Os do contra

Adilson Fonseca


Tribuna da Bahia, Salvador
05/06/2019 11:07

   

Acima dos interesses político-partidários estão os interesses da Nação. Essa premissa vale para senadores e deputados federais, que nas duas casas legislativas devem estar atentos ao que pode ou não trazer benefícios para o país. Para isso é que foram eleitos. Devem representar seus partidos, suas ideologias e seus eleitores. Mas estão ali, por quatro ou oito anos, para legislarem para o país.

Dos 81 senadores aptos a votarem a Medida Provisória MP- 871, editada em fevereiro deste ano pelo presidente Jair Bolsonaro, 67 votaram, sendo 55 a favor, e 12 contras.
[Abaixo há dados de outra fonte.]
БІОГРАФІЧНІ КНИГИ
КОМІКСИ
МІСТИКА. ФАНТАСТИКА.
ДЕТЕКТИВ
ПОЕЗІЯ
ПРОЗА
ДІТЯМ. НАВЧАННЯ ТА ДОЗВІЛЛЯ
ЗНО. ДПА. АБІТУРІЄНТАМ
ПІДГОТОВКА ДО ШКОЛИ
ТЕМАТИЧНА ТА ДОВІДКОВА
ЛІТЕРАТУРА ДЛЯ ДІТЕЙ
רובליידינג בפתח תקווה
Chamou a atenção o fato de que o Partido dos Trabalhadores (PT) vem sistematicamente, em votações, sejam no Senado ou na Câmara, se posicionando contra quaisquer que sejam as medidas anunciadas pelo atual governo.

O partido, que ainda levanta a bandeira do Lula Livre, mesmo com todas as evidências jurídicas que embasaram as condenações, ainda age como se estivesse em um palanque antes de outubro de 2018. Não arrefece do seu viés ideológico, mesmo quando flagrantemente uma MP, como essa que estabelece o Pente Fino para averiguar as irregularidades no pagamento de benefícios por parte do INSS.

Nos últimos anos forças tarefas do INSS detectaram inúmeras fraudes na Previdência, principalmente no que se refere ao auxílio doenças e aposentadorias porinvcalide4z. Quadrilhas vêm agindo em diversos estados da federação ludibriando o fisco e a própria Previdência, em que normalmente os beneficiados, que invariavelmente se transformam em vítimas quando flagrados, são trabalhadores rurais, ou aqueles que estão na faixa de um salário mínimo, que menos esclarecidos, são incentivados pela Lei de Gerson, a buscarem a aposentadoria mesmo quando não têm condições para tal.

E o PT, com seus partidos satélites, consegue enxergou na Medida Provisória, feita para o combate às fraudes e corrupção, danos para os trabalhadores, e por isso votou contra.

A MP aprovada no apagar das luzes do Congresso, para evitar que perdesse a validade, além do combate sistematizado a fraudes na Previdência, vai proporcionar, segundo as estimativas mais superficiais, uma economia de R$ 10 bilhões por ano, ou três vezes mais que o valor do atual contingenciamento feito na área da Educação. Agora que pode ser implantada, servirá de base para outras operações de combate às fraudes, como já se verificou em alguns programas sociais, como o seguro pago a pescadores que jamais exerceram a atividade, de trabalhadores rurais que sequer sabem a diferença entre uma enxada e um machado, ou mesmo do Bolsa Família, onde até mesmo políticos, empresários e mortos, recebem o benefício.

A democracia, como dizem os pensadores, é a arte da convivência entre os contrários. Pode não ser o regime perfeito, mas é o melhor que existe nas relações humanas, pois pressupõe, antes de mais nada, o respeito e o equilíbrio de posições. Quando exercida na política, significa que aqueles que são os seus legítimos representantes, porque eleitos de forma democrática, devem ter o respeito, não só, pelos seus adversários, mas acima de tudo o respeito pela região – municípios estados e o país – pelo e para qual foram eleitos.